Andrés acquiesça d’un regard malicieux.
— Si. Un tunnel menait jusqu’au centre de la chaussée. On peut parler d’un véritable travail d’orfèvre. Des poutrelles stabilisaient le passage.
— Des poutrelles ?
— Ouais, un peu dans le même style que les soutènements dans les mines de charbon.
— Tu dis que le souterrain était étayé ? Seul, un mineur ou métreur professionnel aurait pu creuser ce genre de galerie, lâcha Agustín.
— Et ce n’est pas tout. La charge a été posée dans une niche au-dessus du linteau. Elle ne pouvait sauter que vers le haut et non pas sur les côtés. Celui qui a mis la bombe avait une bonne connaissance des explosifs.
— À part un militaire, personne d’autre n’a pu opérer ainsi.
— J’ai pu interroger le concierge de l’immeuble. Ce benêt avait reniflé quelque chose de suspect, mais il n’a pas cherché plus loin que le bout de son nez.

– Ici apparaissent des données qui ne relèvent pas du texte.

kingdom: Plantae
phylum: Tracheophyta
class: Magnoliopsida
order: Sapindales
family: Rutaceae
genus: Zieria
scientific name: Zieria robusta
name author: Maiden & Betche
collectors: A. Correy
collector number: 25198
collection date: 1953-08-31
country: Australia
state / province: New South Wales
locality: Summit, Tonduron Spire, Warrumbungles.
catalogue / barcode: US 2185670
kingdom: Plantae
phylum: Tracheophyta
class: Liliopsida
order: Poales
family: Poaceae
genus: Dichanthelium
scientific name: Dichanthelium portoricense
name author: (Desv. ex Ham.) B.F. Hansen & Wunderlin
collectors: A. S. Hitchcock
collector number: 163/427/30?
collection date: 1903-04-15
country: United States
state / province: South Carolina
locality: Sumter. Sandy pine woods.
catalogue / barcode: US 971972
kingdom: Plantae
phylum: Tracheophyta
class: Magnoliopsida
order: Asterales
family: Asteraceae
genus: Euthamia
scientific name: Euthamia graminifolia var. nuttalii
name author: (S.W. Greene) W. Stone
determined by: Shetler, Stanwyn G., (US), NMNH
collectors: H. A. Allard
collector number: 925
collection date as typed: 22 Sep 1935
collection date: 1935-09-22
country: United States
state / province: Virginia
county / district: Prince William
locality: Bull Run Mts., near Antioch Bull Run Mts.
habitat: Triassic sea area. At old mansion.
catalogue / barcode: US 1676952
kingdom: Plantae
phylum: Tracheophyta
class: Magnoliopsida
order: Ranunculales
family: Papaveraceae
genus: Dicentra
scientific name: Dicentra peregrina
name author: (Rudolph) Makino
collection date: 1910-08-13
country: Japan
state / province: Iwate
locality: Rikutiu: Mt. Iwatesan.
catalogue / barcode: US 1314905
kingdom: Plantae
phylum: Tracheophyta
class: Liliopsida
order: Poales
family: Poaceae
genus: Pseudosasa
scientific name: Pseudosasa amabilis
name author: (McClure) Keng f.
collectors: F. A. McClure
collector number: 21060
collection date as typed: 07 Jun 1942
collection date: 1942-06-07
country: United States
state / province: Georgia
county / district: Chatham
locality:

Cerise sur le gâteau, le gardien est également un ancien policier et semble travailler pour la Benemerita. Cet abruti avait noté sur un cahier les allées et venues d’un groupe d’étudiants. Mais le plus surprenant, la veille de l’attentat, un individu en tenue d’électricien tendait un câble d’une longueur d’environ soixante-dix mètres, et il n’a pas bronché. Ah, j’oubliais, il a récupéré une carte professionnelle tombée au bas de l’échelle.
— Attends de voir, tu dis que cinq étudiants logeaient sur place ?
— Oui, pourquoi ?
— Alejandro, tu te rappelles les hommes derrière nous aux funérailles de l’amiral ?
— Mince, c’est vrai, les cinq gars qui semblaient vouloir se fondre dans la foule et ne pas se faire repérer avec leurs bérets et leurs écharpes.
— J’ai une autre information intéressante. Le concierge pense avoir reconnu l’électricien.
— Alors, demanda Agustín, as-tu son identité ?
— Oui, d’après les fichiers et les photos que nous lui avons présentées, le gardien a pointé son doigt sur la bobine d’un expert en explosifs, un ancien officier de l’OAS.
— Et son adresse ou sa planque ?
— Cela ne saurait tarder. Un prêtre s’est rendu bizarrement au ministère de la Marine hier en fin de journée.
— Ouais, sûrement un témoin de l’attentat, lâcha Alejandro.
— Eh bien, figure-toi que le bonhomme a décrit certains membres du commando.
— Cette information est à marquer d’une pierre blanche ! Connais-tu son nom et la paroisse où il exerce ?
Andrés fit oui de la tête, tandis que derrière lui, une file de véhicules s’immobilisait pare-chocs contre pare-chocs.
— Antonio Pragas. Le moine semble officier à l’église San Francisco de Borja. Toutefois, pour l’institution l’homme est un parfait inconnu. Le prêtre en charge de cette paroisse se nomme Salazar.
— Demain nous nous occupons du cas de l’artificier, crois-tu Andrés que nous puissions accéder au dossier de ce gars ?
— Moi, je veux bien. Mais je n’ai pas accès au ministère de la Marine. Les informations sont regroupées dans le document AD 6324-1, archivé au bureau des enquêtes.
— Le bureau 112 ?
— Apparemment, pourquoi ?
— Selon ce que j’en sais, ces gars sont au service de la police secrète du régime.